BRIEF
Edit the lines below so that each "Guides and support" becomes "Help and tips", keeping everything else the same. Leave the pictures out of your answer.

(EXTRACTED RECORDS begins)

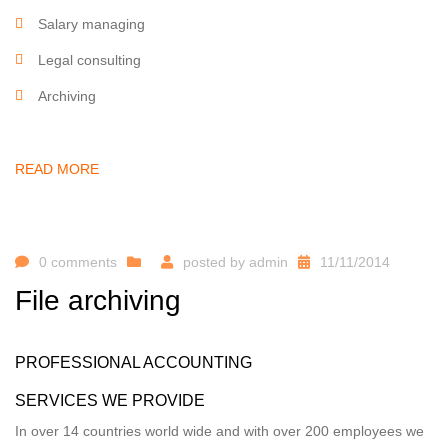
Salary managing
Legal consulting
Archiving
READ MORE
0 comments
posted by
admin
11/11/2014
File archiving
PROFESSIONAL ACCOUNTING
SERVICES WE PROVIDE
In over 14 countries world wide and with over 200 employees we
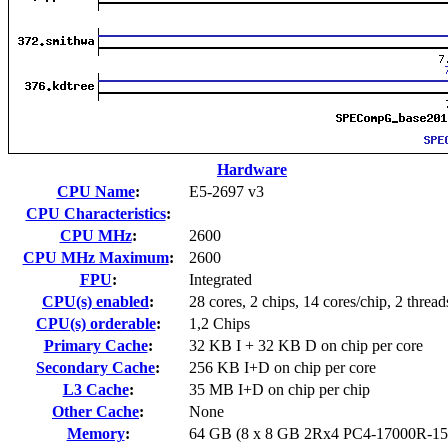
Hardware
CPU Name
:
E5-2697 v3
CPU Characteristics
:
CPU MHz
:
2600
CPU MHz Maximum
:
2600
FPU
:
Integrated
CPU(s) enabled
:
28 cores, 2 chips, 14 cores/chip, 2 thread
CPU(s) orderable
:
1,2 Chips
Primary Cache
:
32 KB I + 32 KB D on chip per core
Secondary Cache
:
256 KB I+D on chip per core
L3 Cache
:
35 MB I+D on chip per chip
Other Cache
:
None
Memory
:
64 GB (8 x 8 GB 2Rx4 PC4-17000R-15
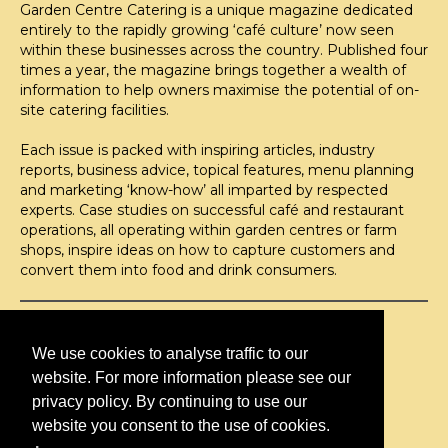
Garden Centre Catering is a unique magazine dedicated
entirely to the rapidly growing ‘café culture’ now seen
within these businesses across the country. Published four
times a year, the magazine brings together a wealth of
information to help owners maximise the potential of on-
site catering facilities.
Each issue is packed with inspiring articles, industry
reports, business advice, topical features, menu planning
and marketing ‘know-how’ all imparted by respected
experts. Case studies on successful café and restaurant
operations, all operating within garden centres or farm
shops, inspire ideas on how to capture customers and
convert them into food and drink consumers.
©H2O PUBLISHING 2026
H2O Publishing,
We use cookies to analyse traffic to our
Media House, 3 Topley Drive,
website. For more information please see our
Rochester, ME3 8PZ
privacy policy. By continuing to use our
website you consent to the use of cookies.
T: 01474 520 200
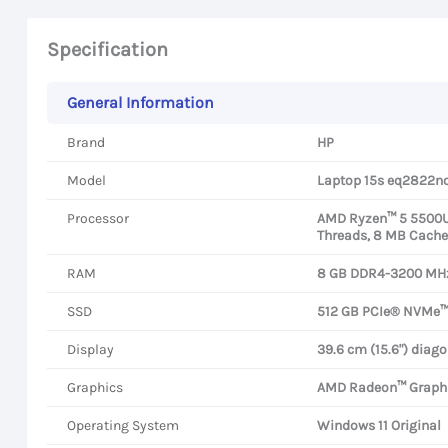
Specification
General Information
Brand
HP
Model
Laptop 15s eq2822n
Processor
AMD Ryzen™ 5 5500U P
Threads, 8 MB Cache
RAM
8 GB DDR4-3200 MHz
SSD
512 GB PCIe® NVMe™
Display
39.6 cm (15.6") diago
Graphics
AMD Radeon™ Graph
Operating System
Windows 11 Original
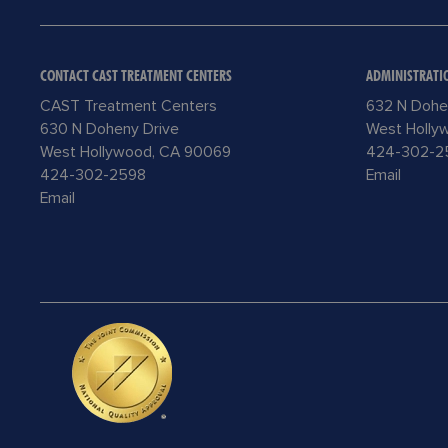
CONTACT CAST TREATMENT CENTERS
ADMINISTRATI
CAST Treatment Centers
632 N Dohe
630 N Doheny Drive
West Holly
West Hollywood, CA 90069
424-302-2
424-302-2598
Email
Email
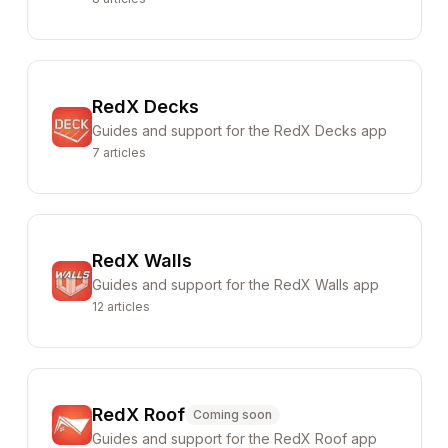
RedX Decks
Guides and support for the RedX Decks app
7
articles
RedX Walls
Guides and support for the RedX Walls app
12
articles
RedX Roof
Coming soon
Guides and support for the RedX Roof app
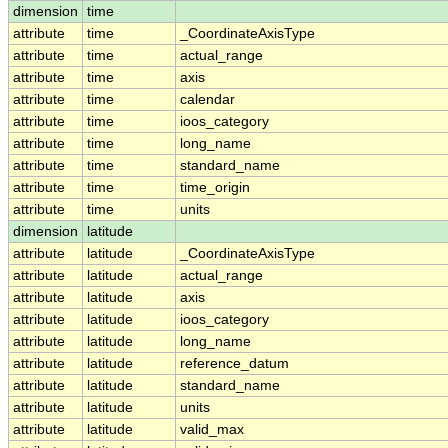
dimension
time
attribute
time
_CoordinateAxisType
attribute
time
actual_range
attribute
time
axis
attribute
time
calendar
attribute
time
ioos_category
attribute
time
long_name
attribute
time
standard_name
attribute
time
time_origin
attribute
time
units
dimension
latitude
attribute
latitude
_CoordinateAxisType
attribute
latitude
actual_range
attribute
latitude
axis
attribute
latitude
ioos_category
attribute
latitude
long_name
attribute
latitude
reference_datum
attribute
latitude
standard_name
attribute
latitude
units
attribute
latitude
valid_max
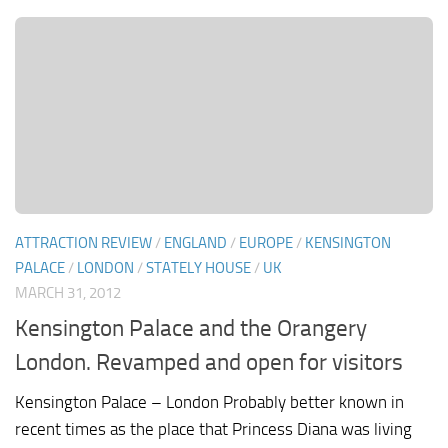
ATTRACTION REVIEW
/
ENGLAND
/
EUROPE
/
KENSINGTON
PALACE
/
LONDON
/
STATELY HOUSE
/
UK
MARCH 31, 2012
Kensington Palace and the Orangery
London. Revamped and open for visitors
Kensington Palace – London Probably better known in
recent times as the place that Princess Diana was living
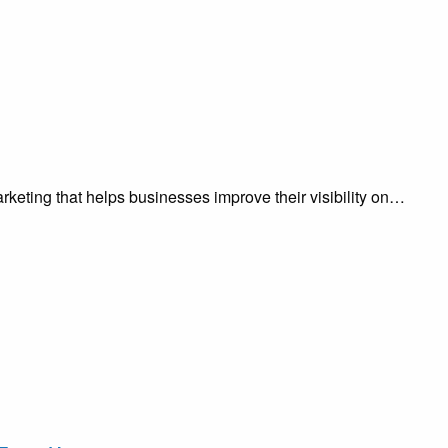
keting that helps businesses improve their visibility on…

(EXTRACTED RECORDS ends)

OUTPUT FOR THIS TASK
Salary managing
Legal consulting
Archiving
READ MORE
0 comments
posted by
admin
11/11/2014
File archiving
PROFESSIONAL ACCOUNTING
SERVICES WE PROVIDE
In over 14 countries world wide and with over 200 employees we
Hardware
CPU Name
:
E5-2697 v3
CPU Characteristics
:
CPU MHz
:
2600
CPU MHz Maximum
:
2600
FPU
:
Integrated
CPU(s) enabled
:
28 cores, 2 chips, 14 cores/chip, 2 thread
CPU(s) orderable
:
1,2 Chips
Primary Cache
:
32 KB I + 32 KB D on chip per core
Secondary Cache
:
256 KB I+D on chip per core
L3 Cache
:
35 MB I+D on chip per chip
Other Cache
:
None
Memory
:
64 GB (8 x 8 GB 2Rx4 PC4-17000R-15
Garden Centre Catering is a unique magazine dedicated
entirely to the rapidly growing ‘café culture’ now seen
within these businesses across the country. Published four
times a year, the magazine brings together a wealth of
information to help owners maximise the potential of on-
site catering facilities.
Each issue is packed with inspiring articles, industry
reports, business advice, topical features, menu planning
and marketing ‘know-how’ all imparted by respected
experts. Case studies on successful café and restaurant
operations, all operating within garden centres or farm
shops, inspire ideas on how to capture customers and
convert them into food and drink consumers.
©H2O PUBLISHING 2026
H2O Publishing,
We use cookies to analyse traffic to our
Media House, 3 Topley Drive,
website. For more information please see our
Rochester, ME3 8PZ
privacy policy. By continuing to use our
website you consent to the use of cookies.
T: 01474 520 200
Specification
General Information
Brand
HP
Model
Laptop 15s eq2822n
Processor
AMD Ryzen™ 5 5500U P
Threads, 8 MB Cache
RAM
8 GB DDR4-3200 MHz
SSD
512 GB PCIe® NVMe™
Display
39.6 cm (15.6") diago
Graphics
AMD Radeon™ Graph
Operating System
Windows 11 Original
CONTACT CAST TREATMENT CENTERS
ADMINISTRATI
CAST Treatment Centers
632 N Dohe
630 N Doheny Drive
West Holly
West Hollywood, CA 90069
424-302-2
424-302-2598
Email
Email
RedX Decks
Help and tips for the RedX Decks app
7
articles
RedX Walls
Help and tips for the RedX Walls app
12
articles
RedX Roof
Coming soon
Help and tips for the RedX Roof app
dimension
time
attribute
time
_CoordinateAxisType
attribute
time
actual_range
attribute
time
axis
attribute
time
calendar
attribute
time
ioos_category
attribute
time
long_name
attribute
time
standard_name
attribute
time
time_origin
attribute
time
units
dimension
latitude
attribute
latitude
_CoordinateAxisType
attribute
latitude
actual_range
attribute
latitude
axis
attribute
latitude
ioos_category
attribute
latitude
long_name
attribute
latitude
reference_datum
attribute
latitude
standard_name
attribute
latitude
units
attribute
latitude
valid_max
ATTRACTION REVIEW
/
ENGLAND
/
EUROPE
/
KENSINGTON
PALACE
/
LONDON
/
STATELY HOUSE
/
UK
MARCH 31, 2012
Kensington Palace and the Orangery
London. Revamped and open for visitors
Kensington Palace – London Probably better known in
recent times as the place that Princess Diana was living
keting that helps businesses improve their visibility on…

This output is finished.